3. In my 16 years in one of the world's poorest countries where infant and premature deaths are common place and where also the Christian Church is growing fast, only one person ever asked me the Western world's common question: `How can a good God allow suffering?'

4. C. S. Lewis reminded us that, for hundreds of years, God was universally believed in before the invention of chloroform.

5. The book of Genesis tells us that when God looks on the violence of the world "His heart is filled with pain". The whole Bible shows us how this is the experience of God throughout world history. It is focussed in the Cross of Christ where God Himself bears our sins and sufferings and triumphs over them forever.

6. One should never give a lecture to a mother (say) who has lost a child. Nevertheless at the foot of the Cross, with a conviction that Eternity exists (a very reasonable belief), countless people have found peace and purpose in the presence of tragedy.

7.  If our culture teaches us that this world is supposed to be a pleasure beach we will complain.

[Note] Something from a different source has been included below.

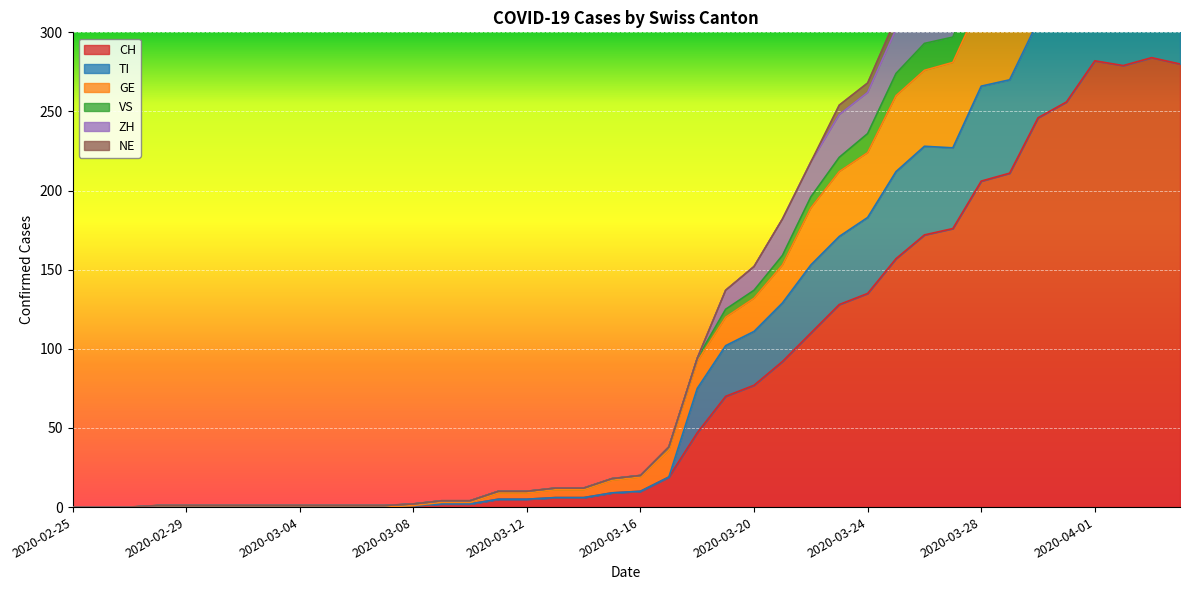

Where is the first local maximum for ZH?

2020-04-01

If we taught that it is a place of punishment we'll be pleasantly surprised. Neither is the case. 

8. If we realise that: 

(a) Each of us is partly responsible for the suffering of others.
(b) There is a deep interrelationship between humanity and the natural world 
(c) In order to redeem us God must not take away our freedom. 
(d) This world is to be a place of preparation for an eternal world that we necessarily cannot yet see
then we can make sense of our lives on earth and find a true joy that will one day find its fulfilment in heaven.